The storms set back the Biden administration’s efforts to ramp up vaccine delivery. Earlier in the month, more than 1.5 million doses per day were delivered on average. Preliminary data from last week show a steep drop-off, but full numbers are not yet available.
The weather delayed President Joe Biden’s visit to a Kalamazoo, Michigian, plant producing vaccine from drugmaker Pfizer from Thursday to Friday.
The weather is improving and deliveries are getting back on track, with 1.4 million doses shipping Friday, Slavitt said. But the backups will take time to clear.
“We anticipate that all the backlog doses will be delivered within the next week, with most being delivered within the next several days,” he said.
The weather caused disruptions all along the supply chain, Slavitt said.
A plant packaging vaccines from pharmaceutical company Moderna was knocked offline by a winter storm.
“Roads are being cleared for the workforce to leave their homes,” Slavitt said. “They are working today through Sunday to package the backlogged orders.”

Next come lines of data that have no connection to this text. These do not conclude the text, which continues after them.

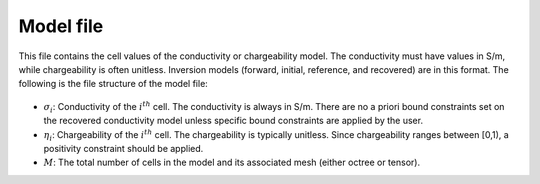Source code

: .. _modelfile:

Model file
==========

This file contains the cell values of the conductivity or chargeability model. The conductivity must have values in S/m, while chargeability is often unitless. Inversion models (forward, initial, reference, and recovered) are in this format. The following is the file structure of the model file:

.. figure:: ../../images/modelfile.png
    :align: center
    :figwidth: 50%


- :math:`\sigma_{i}`: Conductivity of the :math:`i^th` cell. The conductivity is always in S/m. There are no a priori bound constraints set on the recovered conductivity model unless specific bound constraints are applied by the user.

- :math:`\eta_{i}`: Chargeability of the :math:`i^th` cell. The chargeability is typically unitless. Since chargeability ranges between [0,1), a positivity constraint should be applied.

- :math:`M`: The total number of cells in the model and its associated mesh (either octree or tensor).



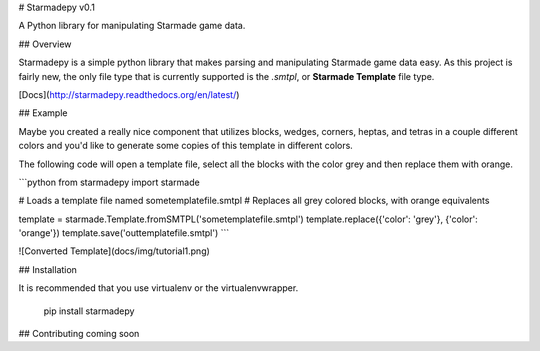 # Starmadepy v0.1

A Python library for manipulating Starmade game data.

## Overview

Starmadepy is a simple python library that makes parsing and manipulating Starmade game data easy. As this project is fairly new, the only file type that is currently supported is the `.smtpl`, or **Starmade Template** file type.

[Docs](http://starmadepy.readthedocs.org/en/latest/)


## Example

Maybe you created a really nice component that utilizes blocks, wedges, corners, heptas, and tetras in a couple different colors and you'd like to generate some copies of this template in different colors.

The following code will open a template file, select all the blocks with the color grey and then replace them with orange.

```python
from starmadepy import starmade

# Loads a template file named sometemplatefile.smtpl
# Replaces all grey colored blocks, with orange equivalents

template = starmade.Template.fromSMTPL('sometemplatefile.smtpl')
template.replace({'color': 'grey'}, {'color': 'orange'})
template.save('outtemplatefile.smtpl')
```

![Converted Template](docs/img/tutorial1.png)

## Installation

It is recommended that you use virtualenv or the virtualenvwrapper.

    pip install starmadepy


## Contributing
coming soon




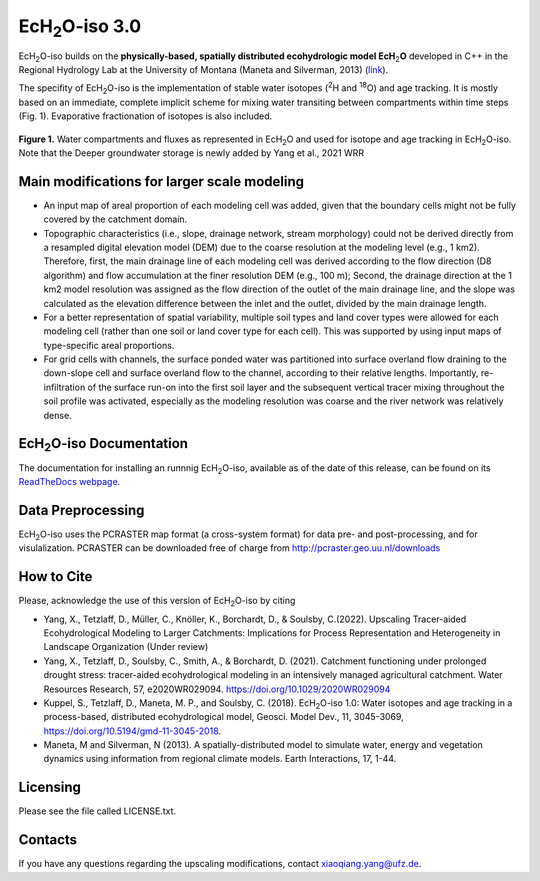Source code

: .. |ech2o| replace:: EcH\ :sub:`2`\ O

|ech2o|-iso 3.0
===============

|ech2o|-iso builds on the **physically-based, spatially distributed ecohydrologic model EcH**\ :sub:`2`\ **O** developed in C++ in the Regional Hydrology Lab at the University of Montana (Maneta and Silverman, 2013) (`link <http://hs.umt.edu/RegionalHydrologyLab/software/default.php>`_).

The specifity of |ech2o|-iso is the implementation of stable water isotopes (:sup:`2`\ H and :sup:`18`\ O) and age tracking.
It is mostly based on an immediate, complete implicit scheme for mixing water transiting between compartments within time steps (Fig. 1).
Evaporative fractionation of isotopes is also included.

.. figure:: ./Ech2o_iso_structure.png
   :align: center
   :alt: Brooke and Corey soil parameters for different texstures. From Dingman, L(2002). Physical Hydrology, 2nd Ed.Prentice Hall, 646p .

   **Figure 1.** Water compartments and fluxes as represented in |ech2o| and used for isotope and age tracking in |ech2o|-iso. Note that the Deeper groundwater storage is newly added by Yang et al., 2021 WRR  

Main modifications for larger scale modeling 
------------------

- An input map of areal proportion of each modeling cell was added, given that the boundary cells might not be fully covered by the catchment domain.
- Topographic characteristics (i.e., slope, drainage network, stream morphology) could not be derived directly from a resampled digital elevation model (DEM) due to the coarse resolution at the modeling level (e.g., 1 km2). Therefore, first, the main drainage line of each modeling cell was derived according to the flow direction (D8 algorithm) and flow accumulation at the finer resolution DEM (e.g., 100 m); Second, the drainage direction at the 1 km2 model resolution was assigned as the flow direction of the outlet of the main drainage line, and the slope was calculated as the elevation difference between the inlet and the outlet, divided by the main drainage length.
- For a better representation of spatial variability, multiple soil types and land cover types were allowed for each modeling cell (rather than one soil or land cover type for each cell). This was supported by using input maps of type-specific areal proportions.
- For grid cells with channels, the surface ponded water was partitioned into surface overland flow draining to the down-slope cell and surface overland flow to the channel, according to their relative lengths. Importantly, re-infiltration of the surface run-on into the first soil layer and the subsequent vertical tracer mixing throughout the soil profile was activated, especially as the modeling resolution was coarse and the river network was relatively dense.  

|ech2o|-iso Documentation
-------------

The documentation for installing an runnnig |ech2o|-iso, available as of the date of this release, can be found on its `ReadTheDocs webpage <http://ech2o-iso.readthedocs.io/en/latest/>`_.
  
Data Preprocessing
------------------

|ech2o|-iso uses the PCRASTER map format (a cross-system format) for data pre- and post-processing, and for visulalization. 
PCRASTER can be downloaded free of charge from http://pcraster.geo.uu.nl/downloads


How to Cite
-----------
Please, acknowledge the use of this version of |ech2o|-iso by citing

- Yang, X., Tetzlaff, D., Müller, C., Knöller, K., Borchardt, D., & Soulsby, C.(2022). Upscaling Tracer-aided Ecohydrological Modeling to Larger Catchments: Implications for Process Representation and Heterogeneity in Landscape Organization (Under review)
- Yang, X., Tetzlaff, D., Soulsby, C., Smith, A., & Borchardt, D. (2021). Catchment functioning under prolonged drought stress: tracer-aided ecohydrological modeling in an intensively managed agricultural catchment. Water Resources Research, 57, e2020WR029094. https://doi.org/10.1029/2020WR029094
- Kuppel, S., Tetzlaff, D., Maneta, M. P., and Soulsby, C. (2018). |ech2o|-iso 1.0: Water isotopes and age tracking in a process-based, distributed ecohydrological model, Geosci. Model Dev., 11, 3045-3069, `<https://doi.org/10.5194/gmd-11-3045-2018>`_.
- Maneta, M and Silverman, N (2013). A spatially-distributed model to simulate water, energy and vegetation dynamics using information from regional climate models. Earth Interactions, 17, 1-44.


Licensing
---------

Please see the file called LICENSE.txt.

 
Contacts
--------

If you have any questions regarding the upscaling modifications, contact xiaoqiang.yang@ufz.de.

Road closures held up deliveries between manufacturing, distribution and shipping sites. And workers at all three major shipping companies, UPS, FedEx and McKesson, have been snowed in, he added, holding up shipments.
Vaccines from Moderna and Pfizer-BioNTech need to be kept extremely cold while stored, but Slavitt told CNN Thursday that “there hasn’t been a single vaccine that’s spoiled” due to the delays.
“The vaccines are sitting safe and sound in our factories and hubs, ready to be shipped out as soon as the weather allows,” he told reporters Friday.
The disruptions were severe enough for Massachusetts Gov. Charlie Baker to discuss sending the state’s National Guard to rescue doses trapped in Kentucky and Tennessee.
After federal officials rushed 135,000 doses to the state, Baker spokesperson Kate Reilly said Friday that the governor “appreciates the efforts made to get this critical shipment here and is not anticipating additional delays from the federal government for vaccine shipments at this time.”
Slavitt said the federal government is asking vaccinators to extend hours and offer extra appointments to catch up.
“We will be able to catch up, but we understand this will mean asking more of people,” he said.